Set down, word for word, the passage of the article on global environmental risks starting with "Environmental risks could" and going on through "the coming decade.".

▶ **TEXT PROVIDED**:
-=-=-
ICAEW.com works better with JavaScript enabled.

Sustainability & Climate Change Community

Environmental risks could hit the point of no return, warns report

Author: ICAEW

Published: 16 Jan 2024

As we step into 2024, the latest edition of the annual World Economic Forum (WEF) Global Risks Report serves as a stark reminder of the challenges ahead. The report, a culmination of insights from nearly 1,500 global leaders across business, government, academia, the international community and civil society, presents a predominantly negative outlook for the world over the next two years, a situation that is expected to worsen over the coming decade.

Environmental risks continue to dominate the global risks landscape across all three-time frames- one, two, and ten years. Extreme weather, intensified by the warming phase of the El Niño-Southern Oscillation (ENSO) cycle, is ranked as the top risk most likely to present a material crisis on a global scale in 2024. This risk is also seen as the second-most severe over the two-year time frame. Alarmingly, nearly all environmental risks feature among the top 10 over the longer term.
-=-=-
▶ **EXCERPTED RECORDS**:

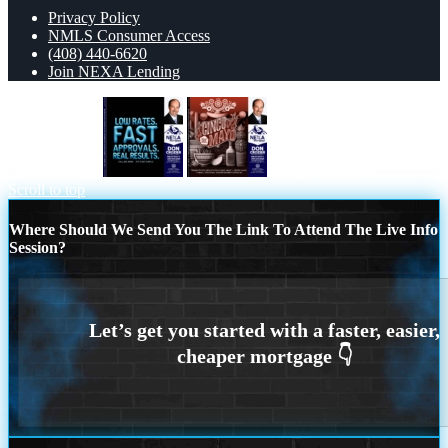
Privacy Policy
NMLS Consumer Access
(408) 440-6620
Join NEXA Lending
LOW RATES
Feliz 5 de Mayo
Scroll to top
Where Should We Send You The Link To Attend The Live Info
Session?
-=-=-
▶ **EXERCISE OUTPUT**:
Environmental risks could hit the point of no return, warns report

Author: ICAEW

Published: 16 Jan 2024

As we step into 2024, the latest edition of the annual World Economic Forum (WEF) Global Risks Report serves as a stark reminder of the challenges ahead. The report, a culmination of insights from nearly 1,500 global leaders across business, government, academia, the international community and civil society, presents a predominantly negative outlook for the world over the next two years, a situation that is expected to worsen over the coming decade.